(DATA FOR ANALYSIS)

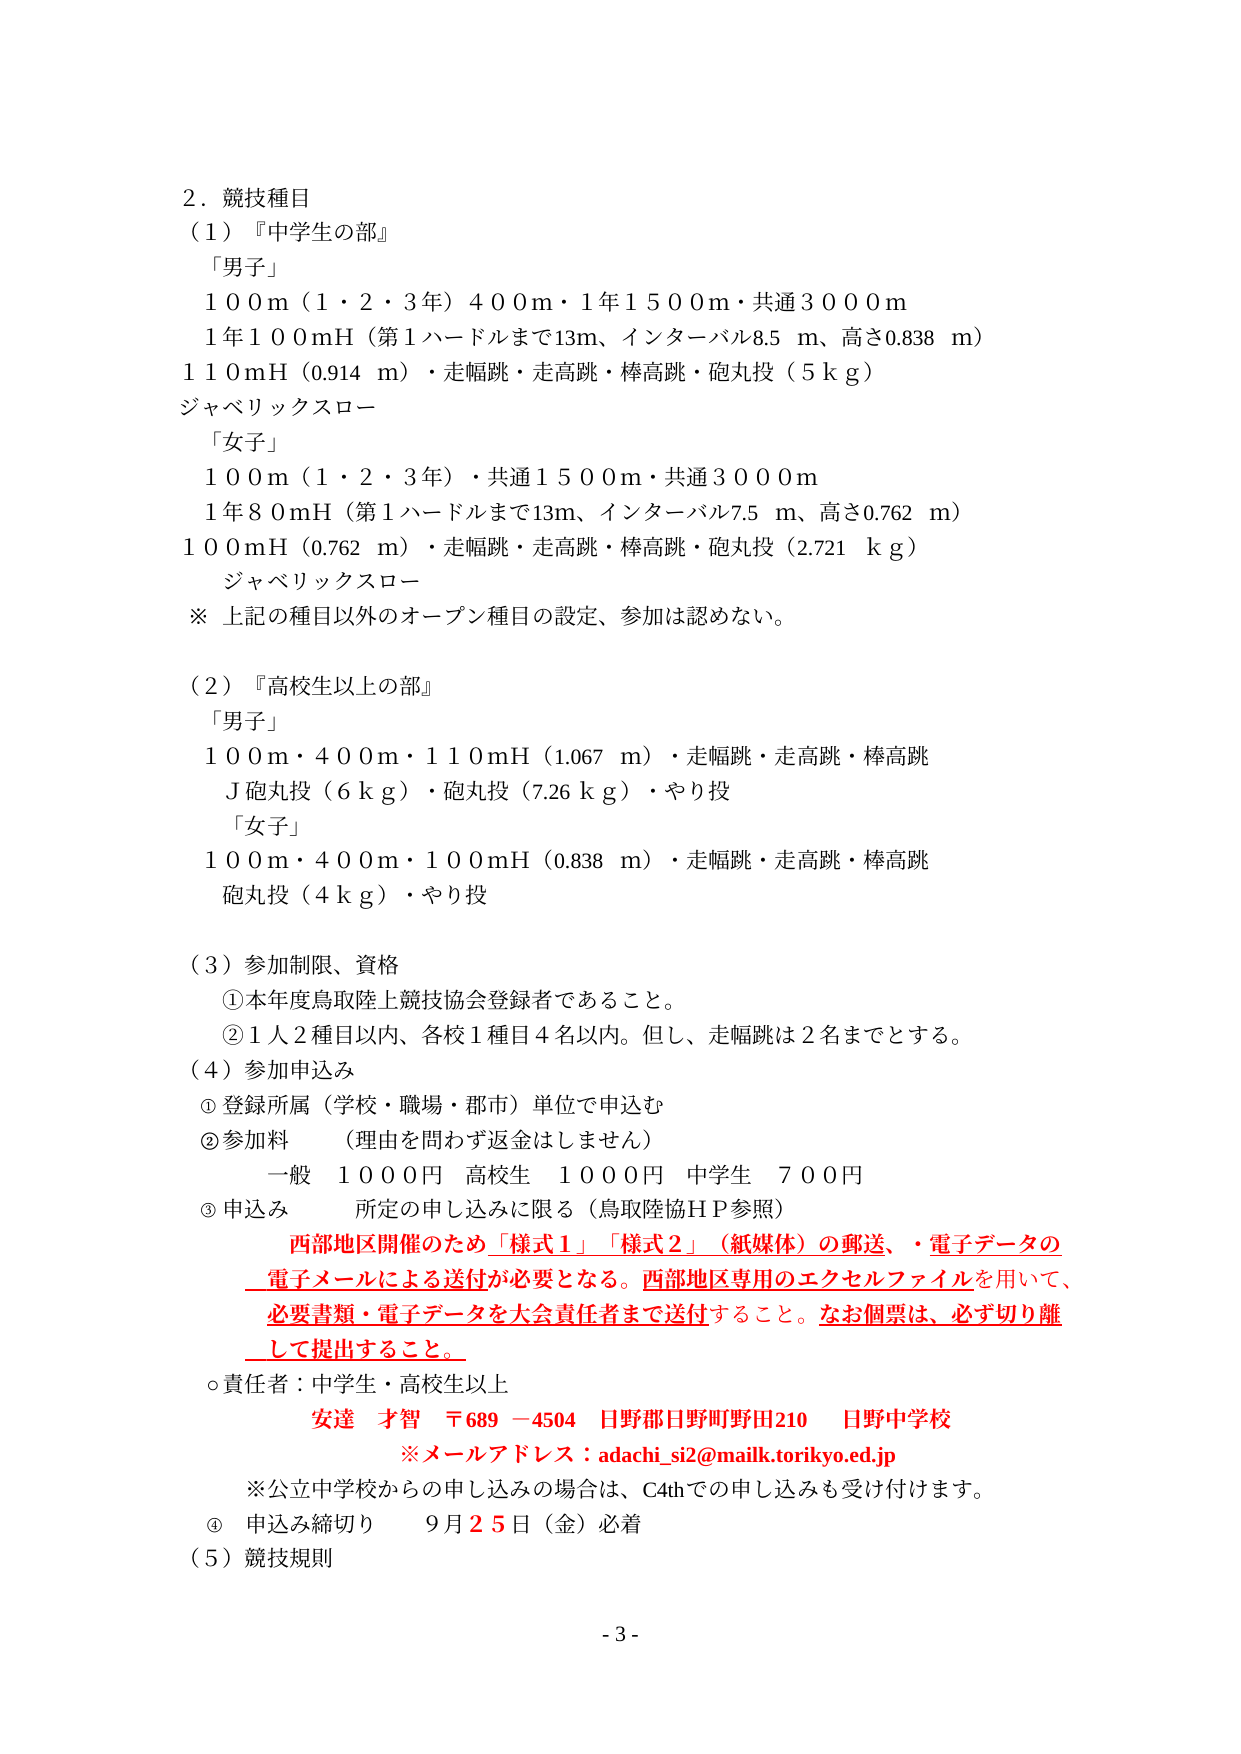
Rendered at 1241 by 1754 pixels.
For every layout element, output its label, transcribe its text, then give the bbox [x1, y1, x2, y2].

text １年１００ｍＨ（第１ハードルまで13ｍ、インターバル8.5ｍ、高さ0.838ｍ） １１０ｍＨ（0.914ｍ）・走幅跳・走高跳・棒高跳・砲丸投（５ｋｇ） ジャベリックスロー [178, 319, 1062, 423]
text 「男子」 [178, 249, 1062, 284]
text 「女子」 [178, 807, 1062, 842]
text 一般 １０００円 高校生 １０００円 中学生 ７００円 [178, 1156, 1062, 1191]
text １年８０ｍＨ（第１ハードルまで13ｍ、インターバル7.5ｍ、高さ0.762ｍ） １００ｍＨ（0.762ｍ）・走幅跳・走高跳・棒高跳・砲丸投（2.721ｋｇ） [178, 493, 1062, 563]
text 「女子」 [178, 423, 1062, 458]
text 砲丸投（４ｋｇ）・やり投 [178, 877, 1062, 912]
text １００ｍ（１・２・３年）４００ｍ・１年１５００ｍ・共通３０００ｍ [178, 284, 1062, 319]
text （１）『中学生の部』 [178, 214, 1062, 249]
text ①本年度鳥取陸上競技協会登録者であること。 [178, 982, 1062, 1017]
text ※メールアドレス：adachi_si2@mailk.torikyo.ed.jp [178, 1435, 1062, 1470]
text ○責任者：中学生・高校生以上 [178, 1366, 1062, 1400]
text ※公立中学校からの申し込みの場合は、C4thでの申し込みも受け付けます。 [178, 1470, 1062, 1505]
text １００ｍ（１・２・３年）・共通１５００ｍ・共通３０００ｍ [178, 458, 1062, 493]
text ※上記の種目以外のオープン種目の設定、参加は認めない。 [178, 598, 1062, 633]
text 安達 才智 〒689－4504 日野郡日野町野田210 日野中学校 [178, 1400, 1062, 1435]
text ④申込み締切り ９月２５日（金）必着 [178, 1505, 1062, 1540]
text １００ｍ・４００ｍ・１００ｍＨ（0.838ｍ）・走幅跳・走高跳・棒高跳 [178, 842, 1062, 877]
text ②参加料 （理由を問わず返金はしません） [178, 1121, 1062, 1156]
text ２．競技種目 [178, 179, 1062, 214]
text ジャベリックスロー [178, 563, 1062, 598]
text ③申込み 所定の申し込みに限る（鳥取陸協ＨＰ参照） [178, 1191, 1062, 1226]
text ②１人２種目以内、各校１種目４名以内。但し、走幅跳は２名までとする。 [178, 1017, 1062, 1051]
text （５）競技規則 [178, 1540, 1062, 1575]
text （２）『高校生以上の部』 [178, 668, 1062, 702]
text Ｊ砲丸投（６ｋｇ）・砲丸投（7.26ｋｇ）・やり投 [178, 772, 1062, 807]
text ①登録所属（学校・職場・郡市）単位で申込む [178, 1086, 1062, 1121]
text （３）参加制限、資格 [178, 947, 1062, 982]
text 西部地区開催のため「様式１」「様式２」（紙媒体）の郵送、・電子データの電子メールによる送付が必要となる。西部地区専用のエクセルファイルを用いて、必要書類・電子データを大会責任者まで送付すること。なお個票は、必ず切り離して提出すること。 [245, 1226, 1062, 1366]
text 「男子」 [178, 702, 1062, 737]
text １００ｍ・４００ｍ・１１０ｍＨ（1.067ｍ）・走幅跳・走高跳・棒高跳 [178, 737, 1062, 772]
text （４）参加申込み [178, 1051, 1062, 1086]
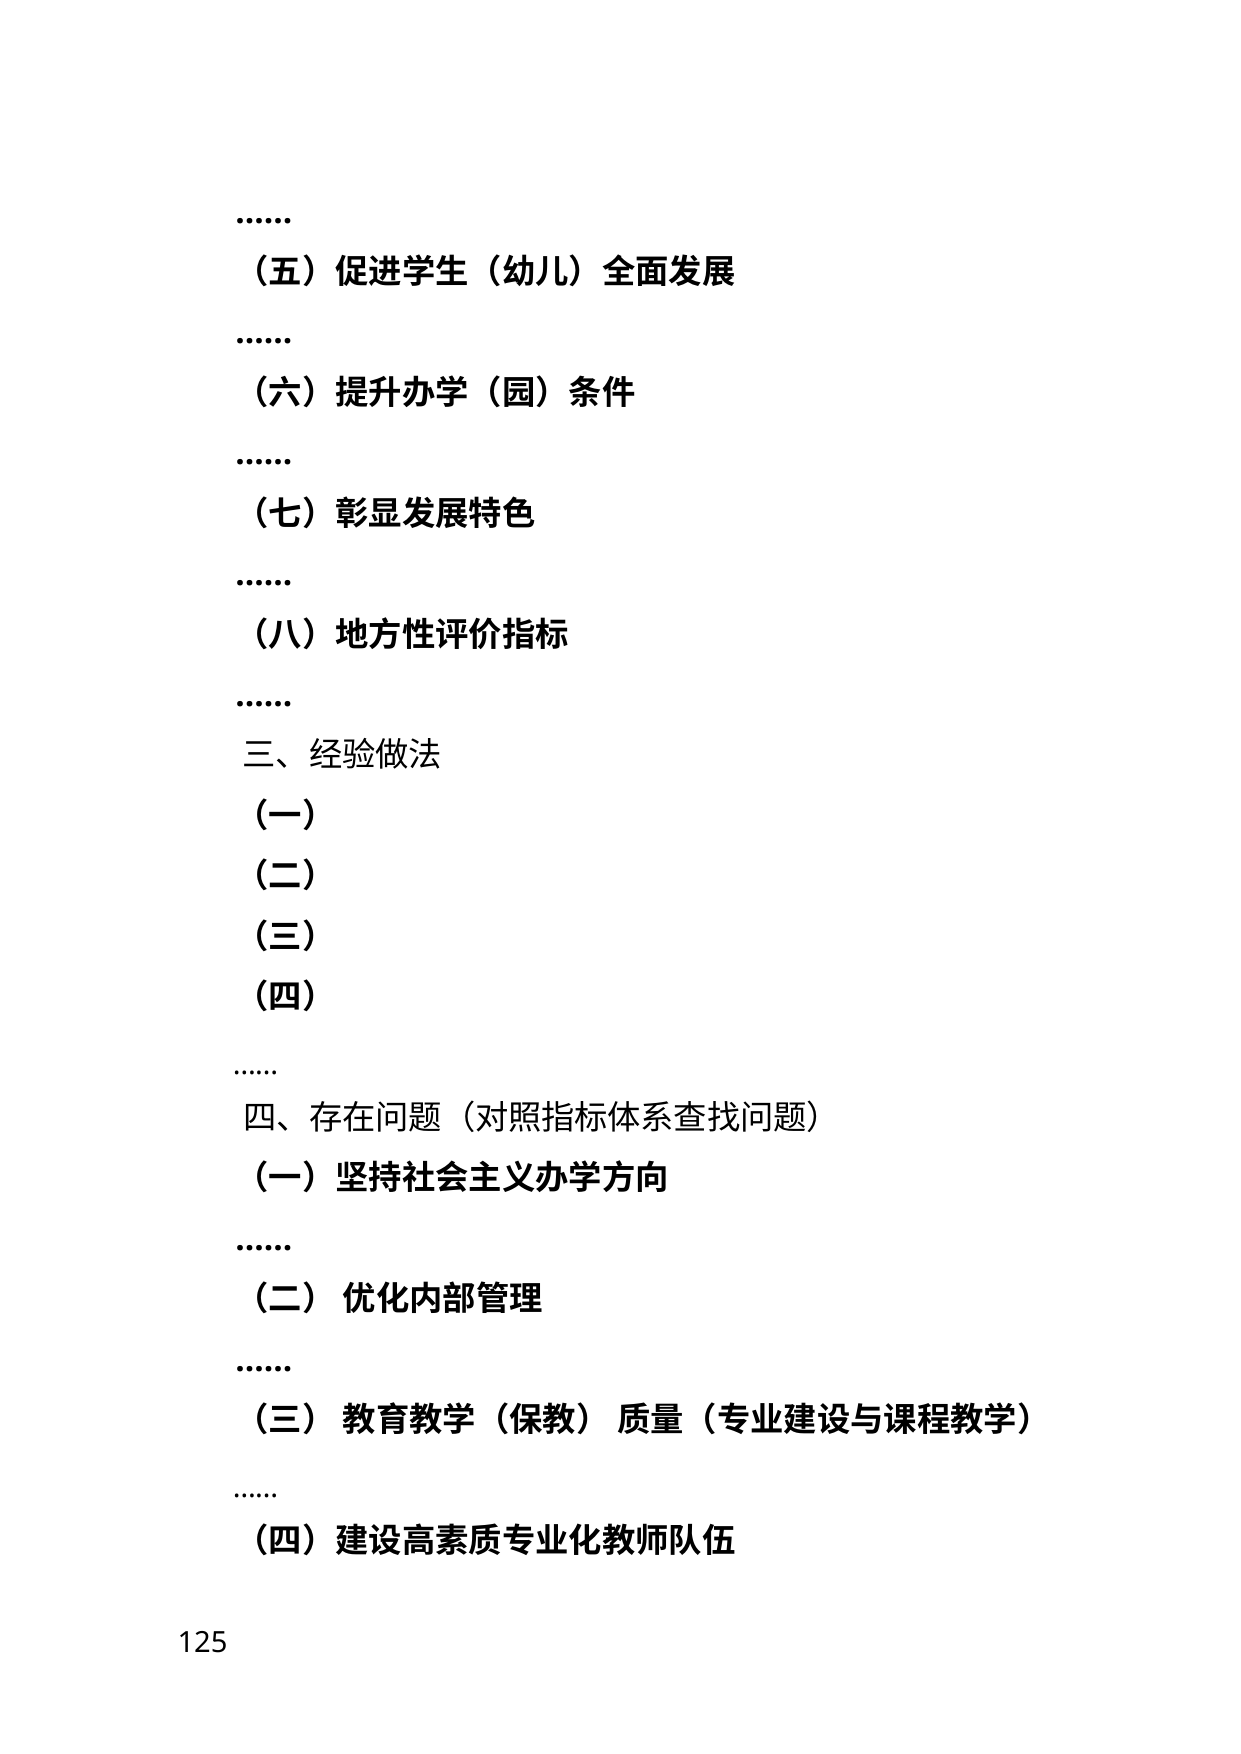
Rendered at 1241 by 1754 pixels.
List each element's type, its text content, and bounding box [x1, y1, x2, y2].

list （八）地方性评价指标 [235, 598, 1075, 658]
text …… [177, 1021, 1075, 1081]
text （二） [177, 839, 1075, 900]
text …… [177, 1443, 1075, 1504]
text （一） [177, 779, 1075, 839]
text （三） [177, 900, 1075, 960]
text …… [177, 537, 1075, 598]
list （五）促进学生（幼儿）全面发展 [177, 235, 1075, 296]
text （一）坚持社会主义办学方向 [177, 1141, 1075, 1202]
text （二） 优化内部管理 [177, 1262, 1075, 1323]
text …… [177, 1202, 1075, 1262]
list （四）建设高素质专业化教师队伍 [177, 1504, 1075, 1564]
text （三） 教育教学（保教） 质量（专业建设与课程教学） [177, 1383, 1075, 1443]
text …… [177, 175, 1075, 235]
text 四、存在问题（对照指标体系查找问题） [177, 1081, 1075, 1141]
text （四） [177, 960, 1075, 1021]
text …… [177, 1323, 1075, 1383]
list （七）彰显发展特色 [235, 477, 1075, 537]
list （六）提升办学（园）条件 [235, 356, 1075, 416]
text …… [177, 296, 1075, 356]
text …… [177, 658, 1075, 718]
text 三、经验做法 [177, 718, 1075, 779]
text …… [177, 416, 1075, 477]
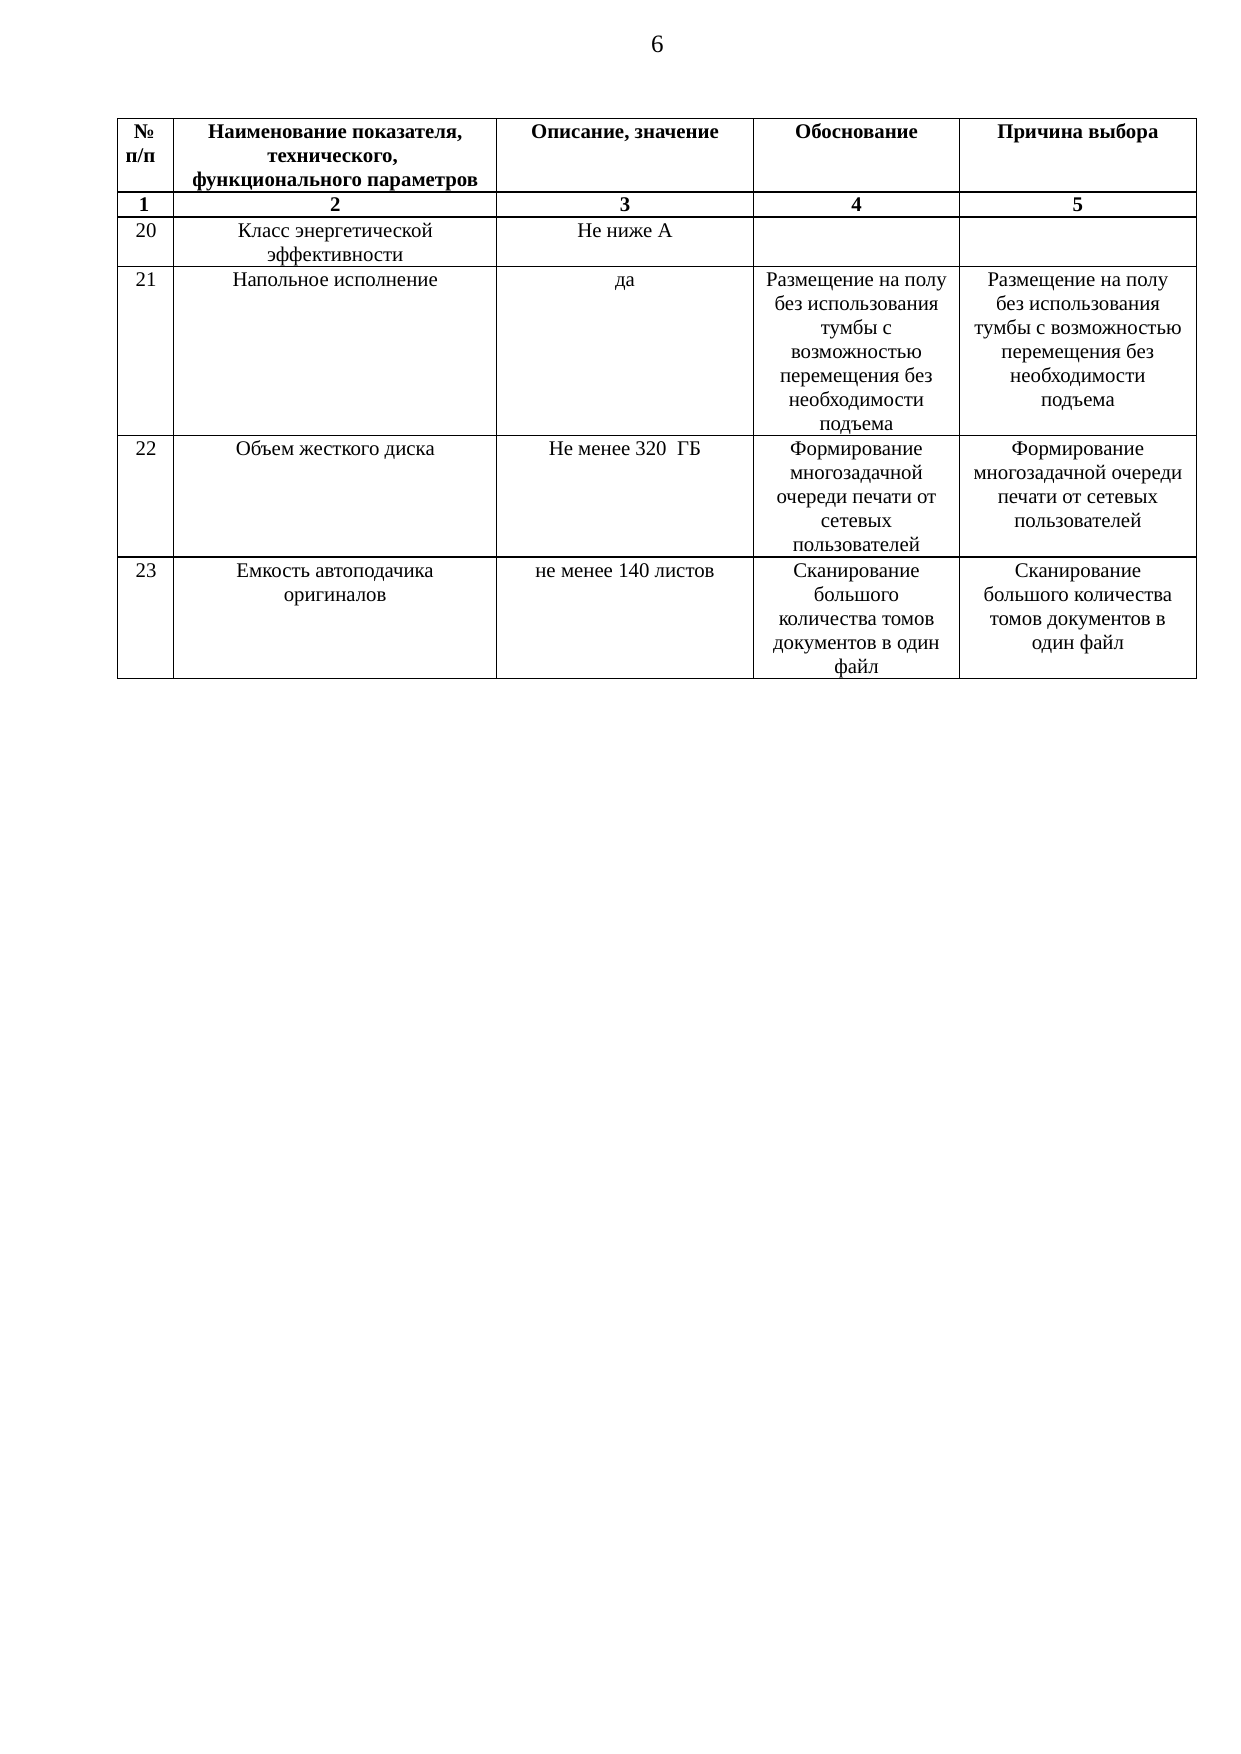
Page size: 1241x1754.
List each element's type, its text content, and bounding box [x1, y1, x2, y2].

(End DATA FOR ANALYSIS)

### WORK TO COMPLETE
Output the entries above verbatim. Omit the images.

### RESPONSE TO THE TASK
Rendered at 1241 by 1754 pixels.
For every layout element, output its label, transcribe its text, then give the bbox [x1, y1, x2, y2].

text １年１００ｍＨ（第１ハードルまで13ｍ、インターバル8.5ｍ、高さ0.838ｍ） １１０ｍＨ（0.914ｍ）・走幅跳・走高跳・棒高跳・砲丸投（５ｋｇ） ジャベリックスロー [178, 319, 1062, 423]
text 「男子」 [178, 249, 1062, 284]
text 「女子」 [178, 807, 1062, 842]
text 一般 １０００円 高校生 １０００円 中学生 ７００円 [178, 1156, 1062, 1191]
text １年８０ｍＨ（第１ハードルまで13ｍ、インターバル7.5ｍ、高さ0.762ｍ） １００ｍＨ（0.762ｍ）・走幅跳・走高跳・棒高跳・砲丸投（2.721ｋｇ） [178, 493, 1062, 563]
text 「女子」 [178, 423, 1062, 458]
text 砲丸投（４ｋｇ）・やり投 [178, 877, 1062, 912]
text １００ｍ（１・２・３年）４００ｍ・１年１５００ｍ・共通３０００ｍ [178, 284, 1062, 319]
text （１）『中学生の部』 [178, 214, 1062, 249]
text ①本年度鳥取陸上競技協会登録者であること。 [178, 982, 1062, 1017]
text ※メールアドレス：adachi_si2@mailk.torikyo.ed.jp [178, 1435, 1062, 1470]
text ○責任者：中学生・高校生以上 [178, 1366, 1062, 1400]
text ※公立中学校からの申し込みの場合は、C4thでの申し込みも受け付けます。 [178, 1470, 1062, 1505]
text １００ｍ（１・２・３年）・共通１５００ｍ・共通３０００ｍ [178, 458, 1062, 493]
text ※上記の種目以外のオープン種目の設定、参加は認めない。 [178, 598, 1062, 633]
text 安達 才智 〒689－4504 日野郡日野町野田210 日野中学校 [178, 1400, 1062, 1435]
text ④申込み締切り ９月２５日（金）必着 [178, 1505, 1062, 1540]
text １００ｍ・４００ｍ・１００ｍＨ（0.838ｍ）・走幅跳・走高跳・棒高跳 [178, 842, 1062, 877]
text ②参加料 （理由を問わず返金はしません） [178, 1121, 1062, 1156]
text ２．競技種目 [178, 179, 1062, 214]
text ジャベリックスロー [178, 563, 1062, 598]
text ③申込み 所定の申し込みに限る（鳥取陸協ＨＰ参照） [178, 1191, 1062, 1226]
text ②１人２種目以内、各校１種目４名以内。但し、走幅跳は２名までとする。 [178, 1017, 1062, 1051]
text （５）競技規則 [178, 1540, 1062, 1575]
text （２）『高校生以上の部』 [178, 668, 1062, 702]
text Ｊ砲丸投（６ｋｇ）・砲丸投（7.26ｋｇ）・やり投 [178, 772, 1062, 807]
text ①登録所属（学校・職場・郡市）単位で申込む [178, 1086, 1062, 1121]
text （３）参加制限、資格 [178, 947, 1062, 982]
text 西部地区開催のため「様式１」「様式２」（紙媒体）の郵送、・電子データの電子メールによる送付が必要となる。西部地区専用のエクセルファイルを用いて、必要書類・電子データを大会責任者まで送付すること。なお個票は、必ず切り離して提出すること。 [245, 1226, 1062, 1366]
text 「男子」 [178, 702, 1062, 737]
text １００ｍ・４００ｍ・１１０ｍＨ（1.067ｍ）・走幅跳・走高跳・棒高跳 [178, 737, 1062, 772]
text （４）参加申込み [178, 1051, 1062, 1086]
Rendered at 1241 by 1754 pixels.
List each element's type, its text content, and bounding box [x1, y1, x2, y2].

list （八）地方性评价指标 [235, 598, 1075, 658]
text …… [177, 1021, 1075, 1081]
text （二） [177, 839, 1075, 900]
text …… [177, 1443, 1075, 1504]
text （一） [177, 779, 1075, 839]
text （三） [177, 900, 1075, 960]
text …… [177, 537, 1075, 598]
list （五）促进学生（幼儿）全面发展 [177, 235, 1075, 296]
text （一）坚持社会主义办学方向 [177, 1141, 1075, 1202]
text （二） 优化内部管理 [177, 1262, 1075, 1323]
text …… [177, 1202, 1075, 1262]
list （四）建设高素质专业化教师队伍 [177, 1504, 1075, 1564]
text （三） 教育教学（保教） 质量（专业建设与课程教学） [177, 1383, 1075, 1443]
text …… [177, 175, 1075, 235]
text 四、存在问题（对照指标体系查找问题） [177, 1081, 1075, 1141]
text （四） [177, 960, 1075, 1021]
text …… [177, 1323, 1075, 1383]
list （七）彰显发展特色 [235, 477, 1075, 537]
list （六）提升办学（园）条件 [235, 356, 1075, 416]
text …… [177, 296, 1075, 356]
text …… [177, 658, 1075, 718]
text 三、经验做法 [177, 718, 1075, 779]
text …… [177, 416, 1075, 477]
Page size: 1241x1754.
List each element's type, its text content, and bounding box [x1, y1, x2, y2].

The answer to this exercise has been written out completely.